Laptops today have become quite powerful beasts, capable of handling AAA games and even multimedia creation that their predecessors would choke at. But with great power comes great heat generation, the bane of CPU performance and battery life. Keeping a laptop cool has been a very big puzzle for laptop designers, mostly because of the problem of squeezing an efficient cooling system inside an extremely thin chassis. There are many existing solutions available today, ranging from extra large fans to vapor cooling chambers, but this particular concept offers an additional level of thermal management where a portion of the laptop’s rear extends to facilitate better airflow to and from the internals.
Designer: Wistron
Laptop cooling systems might come with different names and gimmicks, but they all function with the same principle. You draw heat away from the processors and battery and blow out the hot air while simultaneously drawing in cooler air. Whether it’s passive cooling with vapor chambers or active cooling with fans, proper airflow is still a critical element in the system. Unfortunately, due to design requirements, laptop air vents are actually small and too few.
This design concept tries to fix that problem by almost literally opening up a part of the laptop in order to create more and bigger openings for air to pass. Dubbed “dynamic airflow,” the design has one part of the laptop extend and move, exposing more vents for better airflow. In this case, it’s the back of the laptop that moves further back once you open up the lid. Conversely, that rear panel retracts again as you close the lid.
This moving part can house the laptop’s “heat module,” which can be, for example, small fans that move the air around. Normally, thermal cooling systems are placed on top of the laptop’s motherboard, which ironically leaves little room for the air to flow. Separating this thermal component not only frees up more space for airflow, it also makes it theoretically possible to make the laptop even thinner with this arrangement.

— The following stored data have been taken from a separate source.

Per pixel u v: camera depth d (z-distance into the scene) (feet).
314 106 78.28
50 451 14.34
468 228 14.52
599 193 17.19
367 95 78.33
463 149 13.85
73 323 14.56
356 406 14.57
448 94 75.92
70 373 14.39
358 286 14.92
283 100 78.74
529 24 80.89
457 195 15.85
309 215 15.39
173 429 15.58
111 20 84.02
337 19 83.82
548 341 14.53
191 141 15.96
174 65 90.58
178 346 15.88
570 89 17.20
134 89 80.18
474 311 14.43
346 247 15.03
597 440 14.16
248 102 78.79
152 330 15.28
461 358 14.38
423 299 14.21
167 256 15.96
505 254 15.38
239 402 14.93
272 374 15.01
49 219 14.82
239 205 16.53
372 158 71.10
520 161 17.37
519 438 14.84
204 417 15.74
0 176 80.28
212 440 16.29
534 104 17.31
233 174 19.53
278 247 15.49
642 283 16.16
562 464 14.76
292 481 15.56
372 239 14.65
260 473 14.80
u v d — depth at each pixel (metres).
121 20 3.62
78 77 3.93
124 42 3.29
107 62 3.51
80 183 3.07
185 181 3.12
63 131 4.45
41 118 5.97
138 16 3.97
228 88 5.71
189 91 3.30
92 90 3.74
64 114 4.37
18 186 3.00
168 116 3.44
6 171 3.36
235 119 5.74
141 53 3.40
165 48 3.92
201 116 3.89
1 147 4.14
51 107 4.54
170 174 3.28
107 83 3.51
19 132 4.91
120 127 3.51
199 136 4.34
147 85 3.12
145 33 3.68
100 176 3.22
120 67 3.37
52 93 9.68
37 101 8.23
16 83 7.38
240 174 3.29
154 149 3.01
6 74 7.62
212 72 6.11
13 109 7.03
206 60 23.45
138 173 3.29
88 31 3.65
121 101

Of course, it’s easier said than done, as the design will also have come with its own consequences. For one, it makes the laptop design more complicated with more moving parts and mechanisms to extend and retract that component, which, in turn, could introduce structural compromises and new points of failure. Given the company behind the design, we might actually see this dynamic airflow concept tested in the wild by some major laptop manufacturers, which will then give us a better handle on how effective the solution really is.